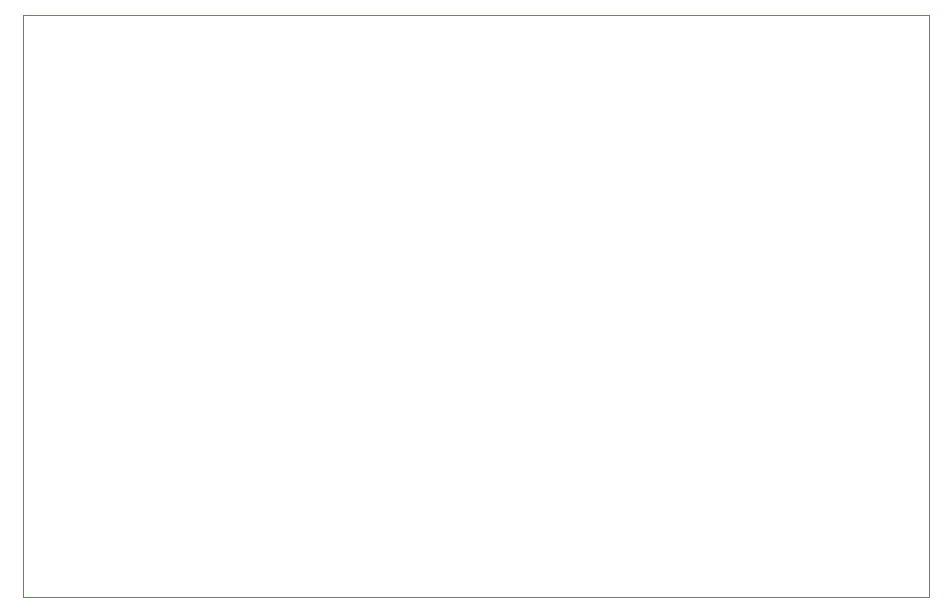
<source format=gbr>
%TF.GenerationSoftware,KiCad,Pcbnew,(5.1.9)-1*%
%TF.CreationDate,2021-11-30T23:52:58-06:00*%
%TF.ProjectId,Discrete_Channel,44697363-7265-4746-955f-4368616e6e65,rev?*%
%TF.SameCoordinates,Original*%
%TF.FileFunction,Profile,NP*%
%FSLAX46Y46*%
G04 Gerber Fmt 4.6, Leading zero omitted, Abs format (unit mm)*
G04 Created by KiCad (PCBNEW (5.1.9)-1) date 2021-11-30 23:52:58*
%MOMM*%
%LPD*%
G01*
G04 APERTURE LIST*
%TA.AperFunction,Profile*%
%ADD10C,0.050000*%
%TD*%
G04 APERTURE END LIST*
D10*
X113665000Y-112649000D02*
X113665000Y-112522000D01*
X114935000Y-112649000D02*
X113665000Y-112649000D01*
X190373000Y-63373000D02*
X190373000Y-63627000D01*
X113665000Y-63373000D02*
X190373000Y-63373000D01*
X113665000Y-112522000D02*
X113665000Y-63373000D01*
X190373000Y-112649000D02*
X114935000Y-112649000D01*
X190373000Y-63627000D02*
X190373000Y-112649000D01*
M02*

</source>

§ WHAT NEEDS TO BE DONE
Scan the material for lines with the word "Profile", and copy each line you find.

§ FINISHED EXERCISE
%TF.FileFunction,Profile,NP*%
%TA.AperFunction,Profile*%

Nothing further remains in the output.